International Journal of Information Quality | 2011
Laure Berti-Equille; Isabelle Comyn-Wattiau; Mireille Cosquer; Zoubida Kedad; Sylvaine Nugier; Verónika Peralta; Samira Si-Said Cherfi; Virginie Thion-Goasdoué
Information quality is a complex and multidimensional notion. In the context of information system engineering, it is also a transversal notion and to be fully understood, it needs to be evaluated jointly considering the quality of data, the quality of the underlying conceptual data model and the quality of the software system that manages these data. This paper presents a multidimensional model for exploring information in a multidimensional way, which aids in the navigation, filtering, and interpretation of quality measures, and thus in the identification of the most appropriate actions to improve information quality.
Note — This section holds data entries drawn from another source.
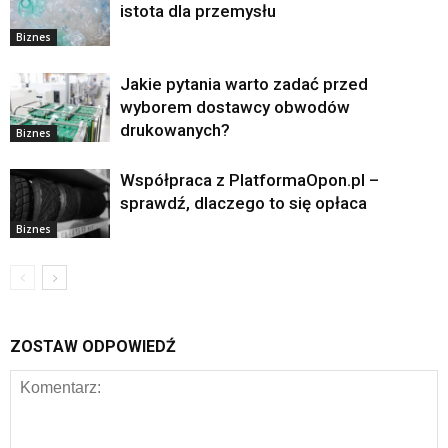
istota dla przemysłu
Biznes
Jakie pytania warto zadać przed
wyborem dostawcy obwodów
drukowanych?
Biznes
Współpraca z PlatformaOpon.pl –
sprawdź, dlaczego to się opłaca
Biznes
ZOSTAW ODPOWIEDŹ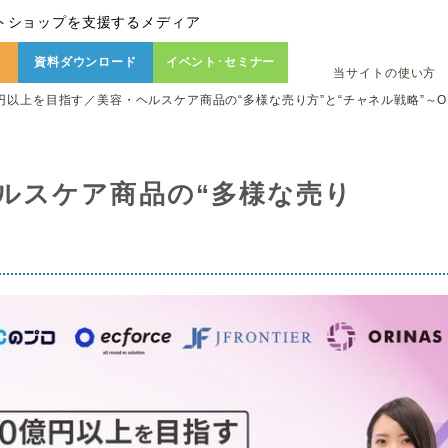
トショップを支援するメディア
資料ダウンロード
イベント･セミナー
当サイトの使い方
億円以上を目指す／美容・ヘルスケア商品の“多様な売り方”と“チャネル戦略”～
・ヘルスケア商品の“多様な売り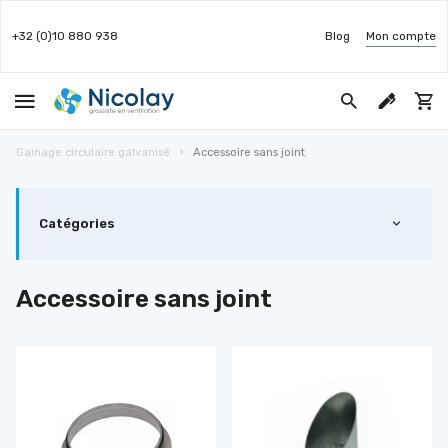
+32 (0)10 880 938
Blog
Mon compte
Gainage circulaire galvanisé
Accessoire sans joint
Catégories
Accessoire sans joint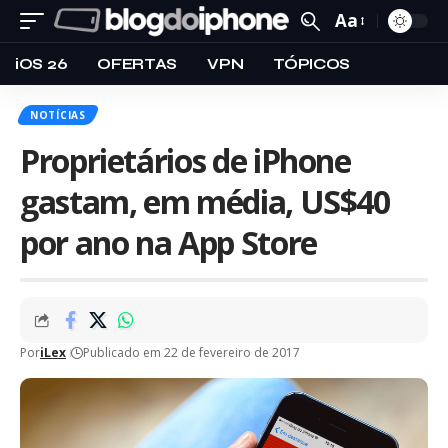
Aa
iOS 26
OFERTAS
VPN
TÓPICOS
NOTÍCIAS
Proprietários de iPhone
gastam, em média, US$40
por ano na App Store
Por
iLex
Publicado em 22 de fevereiro de 2017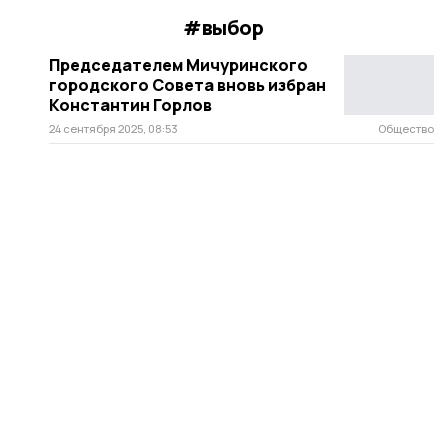
#выбор
Председателем Мичуринского
городского Совета вновь избран
Константин Горлов
24 сентября 2025, 08:53
Общество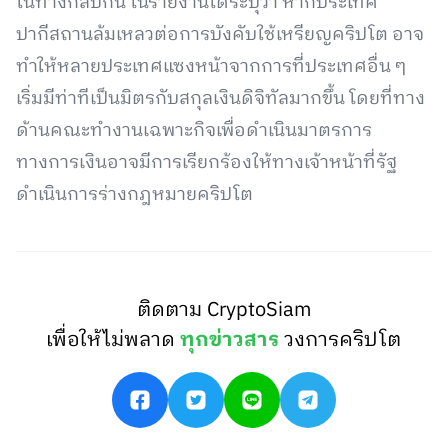
ในทางกลับกัน ในรายงานได้ระบุว่า หากประเทศ
ปากีสถานล้มเหลวต่อการบังคับใช้เหรียญคริปโต อาจ
ทำให้หลายประเทศแซงหน้าจากการที่ประเทศอื่น ๆ
เริ่มมีท่าทีเป็นมิตรกับสกุลเงินดิจิทัลมากขึ้น โดยที่ทาง
ด้านคณะทํางานเฉพาะกิจเพื่อดําเนินมาตรการ
ทางการเงินอาจมีการเรียกร้องให้ทางเจ้าหน้าที่รัฐ
ดำเนินการร่างกฎหมายคริปโต
ติดตาม CryptoSiam
เพื่อให้ไม่พลาด
ทุกข่าวสาร
วงการคริปโต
Two application scenarios are presented to illustrate and validate the multidimensional approach: the first one concerns the quality of customer information at Electricite de France, a French Electricity Company, and the second concerns the quality of patient records at Curie Institute, a well-known medical institute in France. The instantiation of our multidimensional model in these contexts shows first illustrations of its applicability.